[PATCH 0/5] Fix ntpd to not poll frequently

Denys Vlasenko vda.linux at googlemail.com
Thu Sep 25 15:47:38 UTC 2014


On Thu, Sep 25, 2014 at 3:25 PM, Miroslav Lichvar <mlichvar at redhat.com> wrote:
>> Keeping this in mind, bbox ntpd currently does a few things to speed up
>> clock sync. Such as "revert to MINPOLL polling interval if we step the clock".
>> The rationale is that if ntpd does discover that step is needed,
>> something unusual happened. Such as my laptop hibernating:
>> apparently my CMOS clock is busted, it doesn't "tick".
>
> Does your system set the RTC to the system time before suspend? The
> busybox ntpd doesn't seem to reset the MAXERROR field in adjtimex, so
> the kernel RTC synchronization (aka 11-minute mode) is disabled and
> something else is needed to set the RTC. Is that intentional?

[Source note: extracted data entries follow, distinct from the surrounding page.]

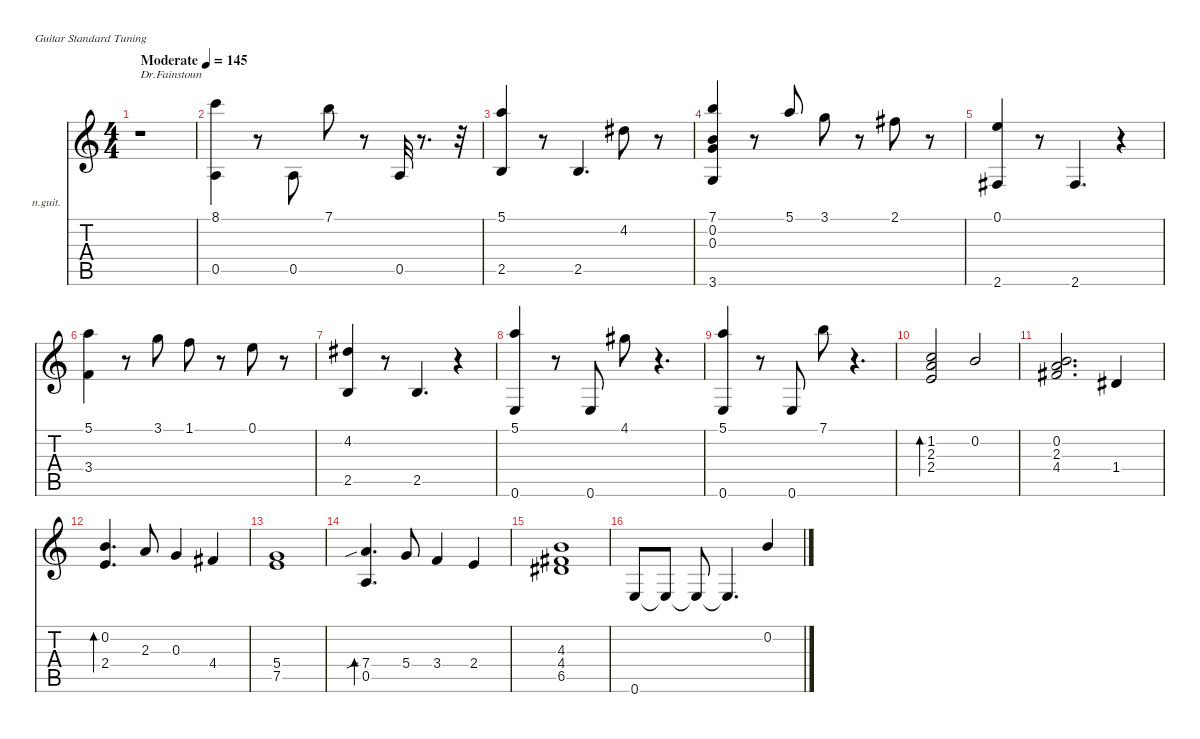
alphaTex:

\defaultSystemsLayout 4
\hideDynamics
\bracketExtendMode nobrackets
\firstSystemTrackNameOrientation horizontal
\otherSystemsTrackNameOrientation horizontal
\track ("Гитара" "n.guit.") {instrument acousticguitarnylon}
\staff {score tabs}
\tuning (E4 B3 G3 D3 A2 E2)
\ts (4 4)
\beaming (8 2 2 2 2)
\tempo (145 "Moderate")
\clef g2
\ks c
r.1{txt "Dr.Fainstoun" dy fff instrument acousticguitarnylon beam Down} |
(8.1 0.5).4{beam Down} r.8{beam Down} 0.5.8{txt "" beam Up} 7.1.8{beam Down} r.8{beam Down} 0.5.32{dy ff beam Up} r.8{d beam Up} r.32{beam Up} |
(5.1 2.5).4{dy fff beam Up} r.8{beam Up} 2.5.4{d dy f beam Up} 4.2{acc #}.8{beam Down} r.8{beam Down} |
(7.1 0.2 0.3 3.6).4{dy fff beam Up} r.8{beam Up} 5.1.8{beam Down} 3.1.8{beam Down} r.8{beam Down} 2.1{acc #}.8{beam Down} r.8{beam Down} |
(0.1 2.6{acc #}).4{beam Up} r.8{beam Up} 2.6{acc #}.4{d beam Up} r.4{beam Up} |
(5.1 3.4).4{beam Down} r.8{beam Down} 3.1.8{beam Down} 1.1.8{beam Down} r.8{beam Down} 0.1.8{beam Down} r.8{beam Down} |
(4.2{acc #} 2.5).4{beam Up} r.8{beam Up} 2.5.4{d beam Up} r.4{beam Up} |
(5.1 0.6).4{beam Up} r.8{beam Up} 0.6.8{beam Up} 4.1{acc #}.8{beam Down} r.4{d beam Down} |
(5.1 0.6).4{beam Up} r.8{beam Up} 0.6.8{beam Up} 7.1.8{beam Down} r.4{d beam Down} |
(1.2 2.3 2.4).2{bd 480 beam Up} 0.2.2{beam Up} |
(0.2 2.3 4.4{acc #}).2{d dy f beam Up} 1.4{acc #}.4{dy fff beam Up} |
(0.2 2.4).4{d bd 480 beam Up} 2.3.8{beam Up} 0.3.4{beam Up} 4.4{acc #}.4{beam Up} |
(5.4 7.5).1{dy f beam Up} |
(7.4{sib} 0.5).4{d bd 480 beam Up} 5.4.8{dy fff beam Up} 3.4.4{beam Up} 2.4.4{beam Up} |
(4.3 4.4{acc #} 6.5{acc #}).1{dy f beam Up} |
0.6.8{dy fff beam Up} 0.6{t}.8{dy mf beam Up} 0.6{t}.8{beam Up} 0.6{t}.4{d dy f beam Up} 0.2.4{dy ff beam Up}
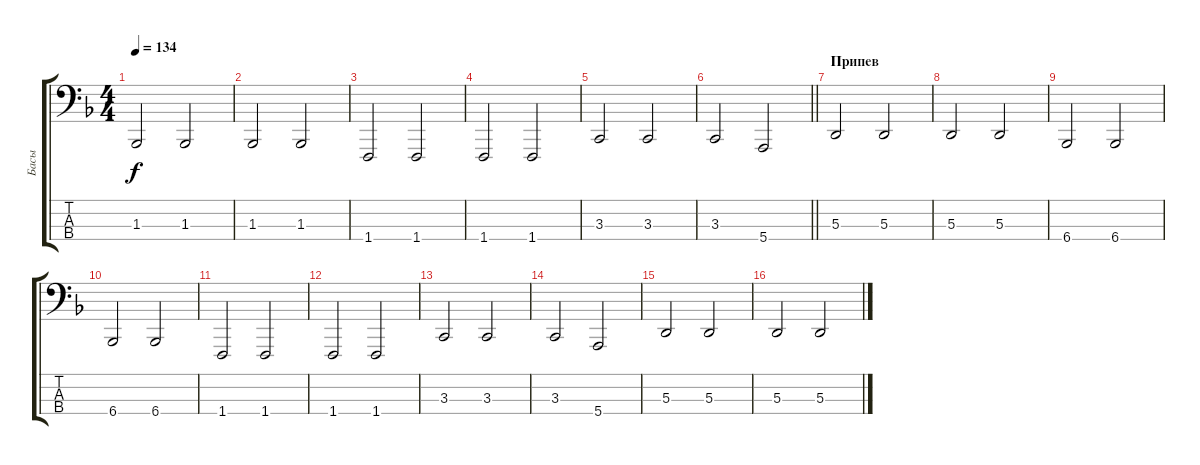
\track ("Басы" "Басы") {instrument accordion}
\staff {score tabs}
\tuning (G2 D2 A1 E1) {hide}
\ts (4 4)
\tempo 134
\clef f4
\ks dminor
1.3.2{dy f} 1.3.2 |
1.3.2 1.3.2 |
1.4.2 1.4.2 |
1.4.2 1.4.2 |
3.3.2 3.3.2 |
\barLineRight lightlight
3.3.2 5.4.2 |
\section ("" "Припев")
5.3.2 5.3.2 |
5.3.2 5.3.2 |
6.4.2 6.4.2 |
6.4.2 6.4.2 |
1.4.2 1.4.2 |
1.4.2 1.4.2 |
3.3.2 3.3.2 |
3.3.2 5.4.2 |
5.3.2 5.3.2 |
5.3.2 5.3.2
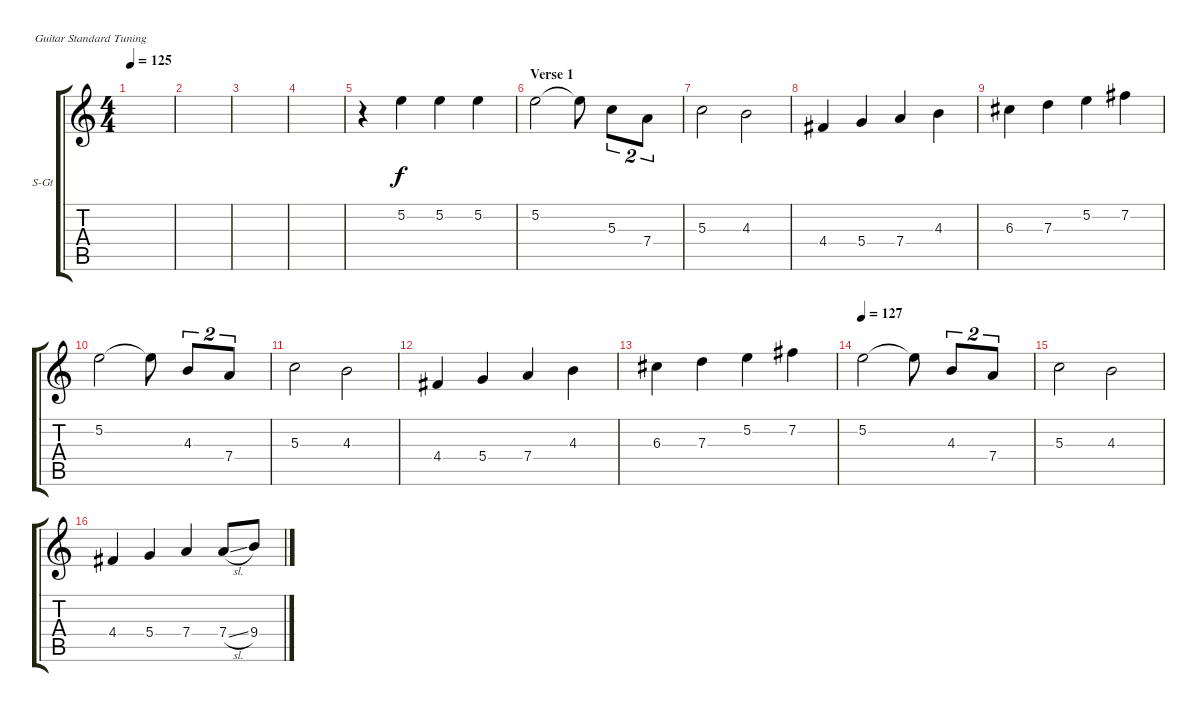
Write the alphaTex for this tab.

\bracketExtendMode groupsimilarinstruments
\firstSystemTrackNameOrientation horizontal
\otherSystemsTrackNameOrientation horizontal
\track ("Lead Vocals" "S-Gt") {instrument acousticguitarsteel}
\staff {score tabs}
\tuning (E4 B3 G3 D3 A2 E2)
\ts (4 4)
\tempo 125
\clef g2
\scale
0.333333
\ks c
|
\scale
0.333333 |
\scale
0.333333 |
\scale
0.333333 |
\section ("" "")
r.4 5.2.4 5.2.4 5.2.4 |
\section ("" "Verse 1")
5.2.2 5.2{t}.8 5.3.8{tu (2 3)} 7.4.8{tu (2 3)} |
5.3.2 4.3.2 |
4.4.4 5.4.4 7.4.4 4.3.4 |
6.3.4 7.3.4 5.2.4 7.2.4 |
5.2.2 5.2{t}.8 4.3.8{tu (2 3)} 7.4.8{tu (2 3)} |
5.3.2 4.3.2 |
4.4.4 5.4.4 7.4.4 4.3.4 |
6.3.4 7.3.4 5.2.4 7.2.4 |
\tempo 127
5.2.2 5.2{t}.8 4.3.8{tu (2 3)} 7.4.8{tu (2 3)} |
5.3.2 4.3.2 |
4.4.4 5.4.4 7.4.4 7.4{sl}.8 9.4.8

My RTC clock is simply broken. It can be set, but it will not advance.
Neither when the laptop is on battery nor when it is on AC power.

Which makes it very useful for testing how ntpd behaves
on sudden clock jumps.


>> So after hibernating, the clock is off by at least a few seconds,
>> sometimes much more. ntpd needs to basically start syncing anew.
>> If it would do it with one request per 20 minutes, it won't go
>> "reasonably fast", right?
>
> No, I don't see why should be the polling interval reset in this case.
> After the clock was stepped, the time offset is close to zero, the
> frequency offset should be still good enough and the polling can
> continue as before the system was suspended.

There is no reason to believe frequency offset is still good.
Assuming that it may be different now (say, different temperature),
keeping 4096 second poll interval runs the risk that
clock would drift by as much as a few seconds between
measurements.


> I'd be ok with it if suspending the system was the only reason the
> clock can be stepped, but there are others, including
>
> - another application is messing with the system clock
> - remote clock was stepped
> - network is congested
> - jitter is so large that the measured offset is above the step
>   threshold
> - frequency offset between local and remote clock is so large that
>   the time offset reaches the step threshold
>
> From these, I think polling interval should be shortened only in the
> last case and there is a problem that it's not so easy to reliably
> distinguish it from the other cases.

I don't want to guess about the cause of the stepping
(because I don't see a reliable way to do it).
I prefer to conservatively assume that something went wrong.


> If the local network connection is down, sendto() will fail and the
> code will keep trying to send the packet in 5 second interval
> (RETRY_INTERVAL) independently from the normal polling interval.
> I think this is the most common case.
>
> If it's a problem somewhere else, I'm not sure what assumptions could
> be made. The network could be congested somewhere close and polling
> frequently could be making it worse.
>
> If ntpd is configured to use only
> one server, perhaps the service was stopped or the access was
> restricted for some reason. How does it help to reset the polling
> interval to the minimum here?
>
>> Who know how long it lasted? What if it lasted many hours?
>> I do want to syncronize my clock soon after network problem is fixed,
>> not 20 minutes after that.
>
> If the clock was synchronized before the sources became unreachable
> and they were not reachable for many hours, does it matter much if the
> first clock update after they are reachable again is delayed by one
> long polling interval?

Yes, it does. Needing more than one hour to set the clock after network outage
is *stupid*.


>> """
>> Keep increasing the polling interval in the following situations:
>> - no replies are received from a peer
>> - no source can be selected
>> - peer claims to be unsynchronized (e.g. we are polling it too
>>   frequently)
>> - recv() returns with an error (e.g. the host doesn't exist or is not
>>   running an NTP service)
>> """
>>
>> I am not sure any of these conditions warrant increasing poll interval.
>>
>> Can you explain why you think it should be done?
>
> To make sure the maximum polling interval is always reached as it
> would normally. Imagine millions of clients not updating their clocks
> for one of the reasons listed above and getting stuck at a short
> polling interval (e.g. after they are restarted), increasing the
> traffic unnecessarily by orders of magnitude.

As I already said, I do understand the desire to keep long poll interval.
But not at any cost.

There should be BALANCE with other goals.

The goal of providing reasonably fast time synchronization
is important too.

Can we stop thinking in terms "my way or the highway" and find
a middle ground?

I don't accept patches which would keep poll interval growing
in the face of not getting responses, or patches which drop code
which lowers it when there seems to be some trouble.

But I *will* accept patches which make ntpd less aggressive
in doing that.

IOW: there are places in code where poll interval gets dropped to MINPOLL
(32 seconds).
I can accept a patch which would drop poll interval
to, say, ~5 minutes. (Please, do provide a rationale with the patch).
That would be a x10 decrease of ntp traffic, yet it would still prevent stupid
scenarios where user has to wait for hours for clock sync.